As a Cyber Security Architect, your primary goal will be to ensure a secure and trustworthy customer journey. Join our team at Mercedes Benz Financial Services (MBFS) to enhance our cybersecurity capabilities by executing the global AE (Architecture and Engineering) strategy consistently across the region. Reporting directly to the MBFS Architecture and Engineering Lead, you will play a vital role in deploying and operating application security capabilities, solutions, and requirements. Your expertise will contribute to the secure profiling of critical applications, code reviews, application-focused attack and penetration testing, and the identification and remediation of application-level vulnerabilities.

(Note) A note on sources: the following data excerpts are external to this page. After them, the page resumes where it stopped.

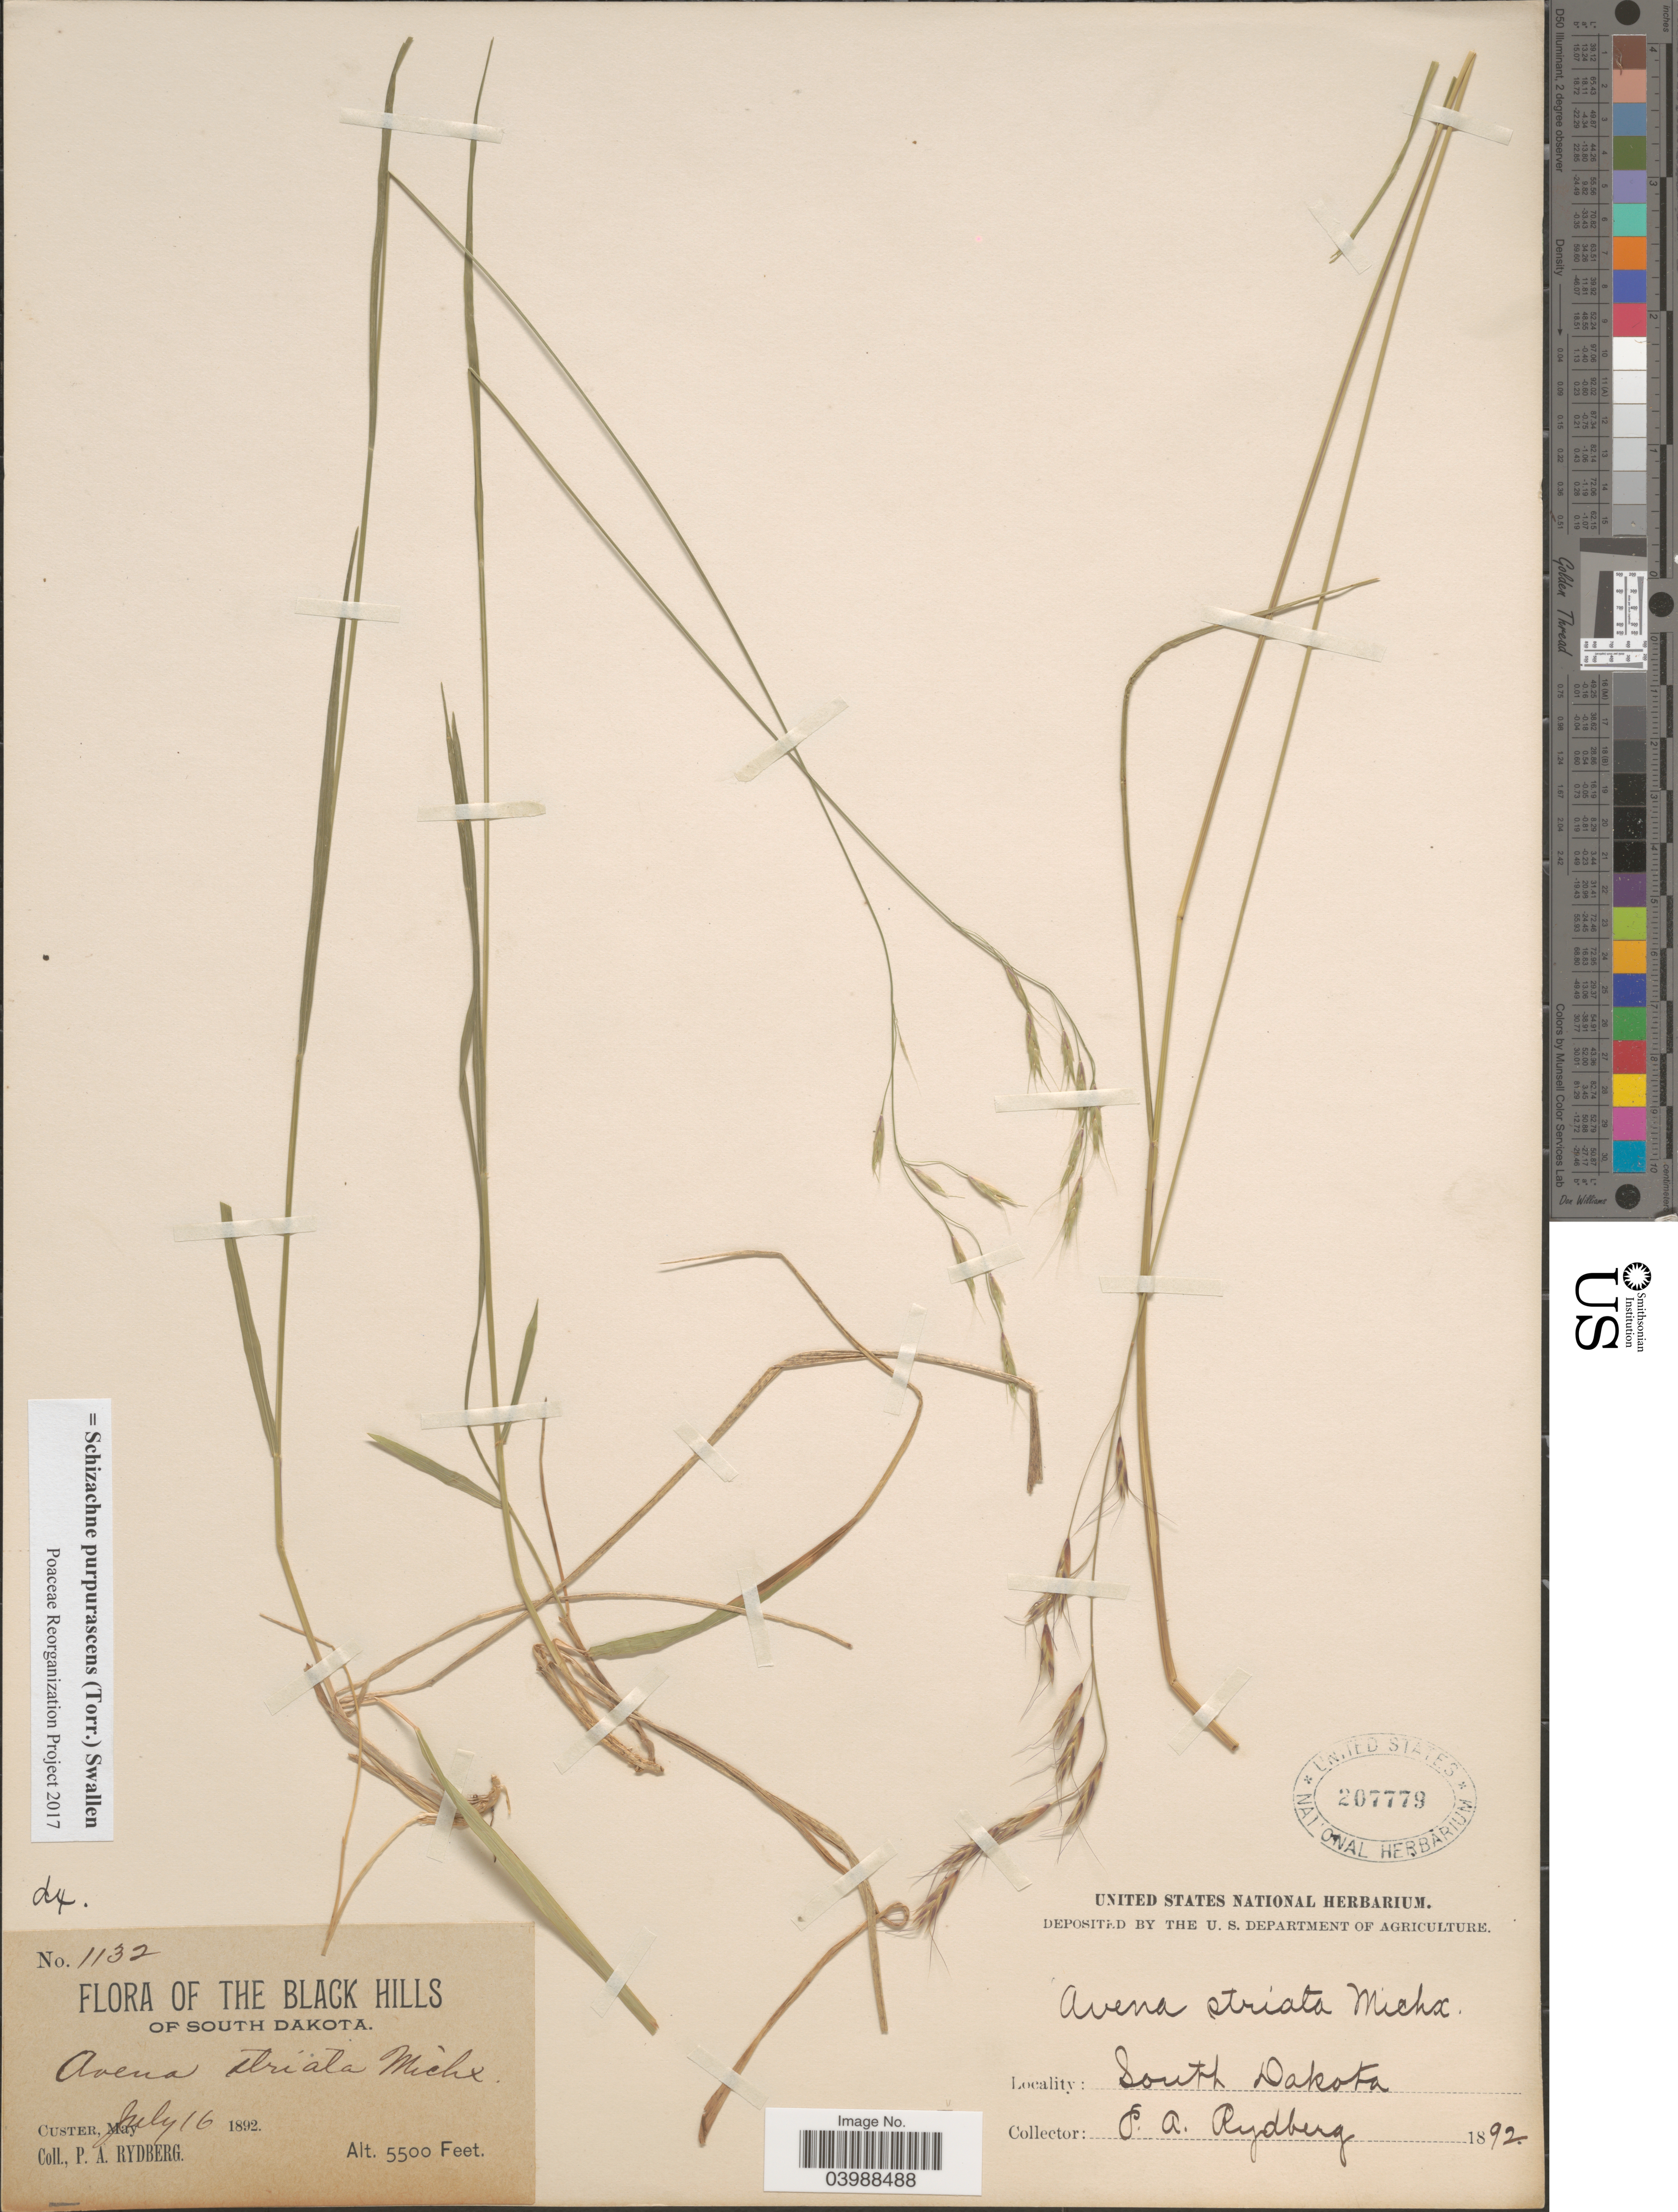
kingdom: Plantae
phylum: Tracheophyta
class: Liliopsida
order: Poales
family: Poaceae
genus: Schizachne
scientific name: Schizachne purpurascens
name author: (Torr.) Swallen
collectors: P. A. Rydberg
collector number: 1132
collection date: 1892-07-16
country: United States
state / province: South Dakota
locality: The Black Hills of South Dakota. Custer.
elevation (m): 1676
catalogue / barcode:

By meeting MBFS' risk management needs and business requirements, you will play a critical role in safeguarding our organization.
Key Responsibilities:
1. Application Security:
• Deploy and operate application security capabilities, solutions, and requirements consistently across the region.
• Systemically identify and document application-level vulnerabilities.
• Communicate identified vulnerabilities and recommended mitigation strategies.
• Coordinate with the markets and monitor remediation activities.
• Provide guidance and recommendations for remediating application vulnerabilities.
• Track and report on the status of remediation efforts.
• Facilitate and deliver targeted application security training.
2. Secure Profiling Service:
• Identify and document threats using STRIDE and other MBFS techniques for critical applications.
• Provide recommendations for the identified threats.
• Coordinate and maintain the list of remediation activities.
Qualifications and Skills:
• Relevant certifications such as CISSP, CISM, or CEH are required.
• Proven experience in application security, architecture, and engineering.
• Strong understanding of code review methodologies and application-level vulnerabilities.
• Proficiency in conducting application-focused attack and penetration testing.
• Knowledge of risk management frameworks, regulatory requirements, and industry best practices.
• Excellent communication skills with the ability to effectively convey complex security concepts to technical and non-technical stakeholders.
• Strong analytical and problem-solving abilities.
Conditions:
• Minimum 8 years of relevant work experience in cybersecurity architecture and engineering.
• Experience with a wide variety of Threat Modelling tools and other tools to include:
o Microsoft Threat Modelling Tool
o Burp Suite
o ThreatModeler
o IriusRisk
• Experience in developing and implementing countermeasures to identified application security risks.
• Experience interacting with development teams to articulate security requirements and processes while collaborating on architecture and engineering design options, implementation, testing and user acceptance.
• Experienced in Threat Modelling including creation of Data Flow Diagrams
• Experience identifying, evaluating and managing risk in a complex and changing environment.